80才以上で比較的に健康な老人455例について, 検尿, 血球計算, 血圧測定, 心電図記録, 胸部X線撮影, 血液化学検査を行い, 各検査項目における平均値・異常者の頻度を調査した.
血圧平均値は男141/76mmHg, 女145/77mmHgで, 正常血圧者は198例であった. 血圧の高いものは女性に多くみられた. 心電図ではST・Tの変化が134例 (29.5%) にみられ, 左室肥大がこれに次いだ. 心筋硬塞は6.8%, 左軸偏位は7.9%, 房室ブロックは7.0%, 脚ブロックは7.2%であり, 異常所見保持者は65.7%に達した. ST・T異常, 左脚ブロック, 上室性期外収縮は女性に多く, その他の所見は男性に多くみられた. 胸部X線で心胸比が55%以上の例は男で14.6%, 女で46.6%であり, とくに女性に心拡大例が多かった.

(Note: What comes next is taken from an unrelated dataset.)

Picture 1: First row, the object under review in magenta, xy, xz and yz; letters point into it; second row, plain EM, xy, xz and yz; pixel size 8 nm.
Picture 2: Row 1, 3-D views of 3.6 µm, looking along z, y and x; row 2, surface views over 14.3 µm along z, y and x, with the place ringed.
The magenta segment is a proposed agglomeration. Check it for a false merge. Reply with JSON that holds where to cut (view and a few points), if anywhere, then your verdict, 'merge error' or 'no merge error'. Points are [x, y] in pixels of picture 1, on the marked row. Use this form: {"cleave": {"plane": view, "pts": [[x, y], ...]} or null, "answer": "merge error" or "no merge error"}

赤血球・白血球・血色素の平均値は正常範囲内にあり, 検尿では尿蛋白陽性は9.9%, 尿糖陽性例は8.3%, ウロビリノーゲン増加は13.1%で, 尿蛋白陽性は女に, 後2者は男に多く認められた. 血液化学検査においては, 平均値はおおむね正常範囲内にあった. GOT, GPT, 硫酸亜鉛試験, 尿素窒素は男性が高値を示した. これに対しアルカリフォスファターゼ, 燐脂質, コレステロール, βリポ蛋白, 中性脂肪, 遊離脂酸は女性が男性よりも高値であった.
以上のごとき検査で異常を示さなかったものは10.5%にすぎず, 高令者ではほとんどの者がなんらかの異常を有すると考えられる. 異常の頻度が高いのは, 心血管系であり, 高令者における心血管系疾患の予防・治療の重要性が認められる.